The 2012 revelations of Savile’s crimes became part of a decade-long (and continuing) era of attempted reckoning with abusive men and their ability to work within and through the structures of the media. Abuse thrives on the imbalance of power; few industries work as hard to conceal how power operates within them as the media, and so few offer such opportunities to the abuser. The fact British light entertainment prided itself on being so jovial and anodyne made the reveal of monstrous acts more shocking, but every branch of the media contained men who could match Savile’s drives, if not their stupefying scale.

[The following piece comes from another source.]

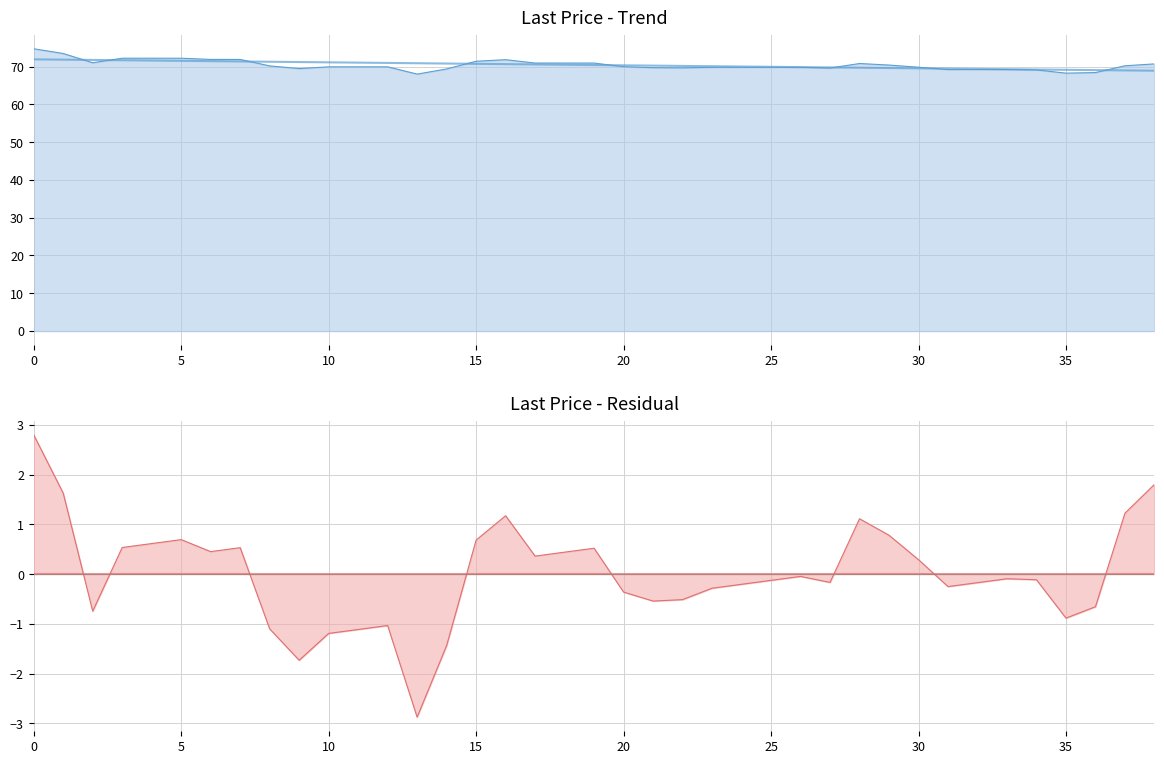

How many interior local valleys does the Last Price series have?

6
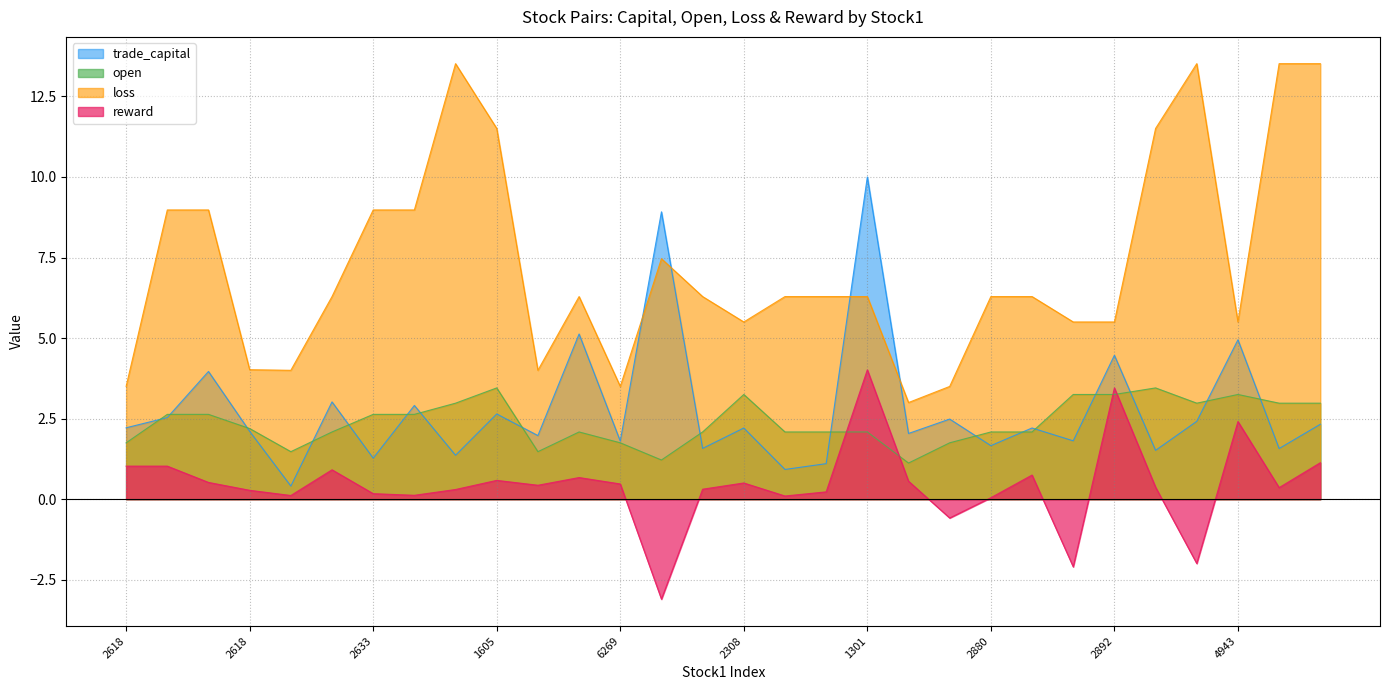

Which has a higher value, 2892 or 2409?

2892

I could pretend the crimes of Savile are an albatross for the song, but it would be manifestly untrue: “Amarillo” would shrug the attempt off and keep on jogging along. The “Amarillo” video has survived Savile to become a meme. In fact this happened almost at once: some BBC staffer knuckles were rapped in 2006 over something called “Is This The Way To Al-Jazeera?” and that same year Christie himself popped up again with “Is This The Way To The World Cup?”. Away from the spotlight, the video format is never far away from the thoughts of those poor souls entrusted with leaving do videos or digital Christmas cards. It’s been particularly popular with NHS workers, and Kay put together a Covid-era fundraiser featuring key workers doing the Amarillo Jog. And the jaunty record in the middle of all this is both completely insignificant next to that video and also a year-straddling hit, a song that you can connect to so much else in 2005 while realising that, in the end, it refuses to be anything other than what it is.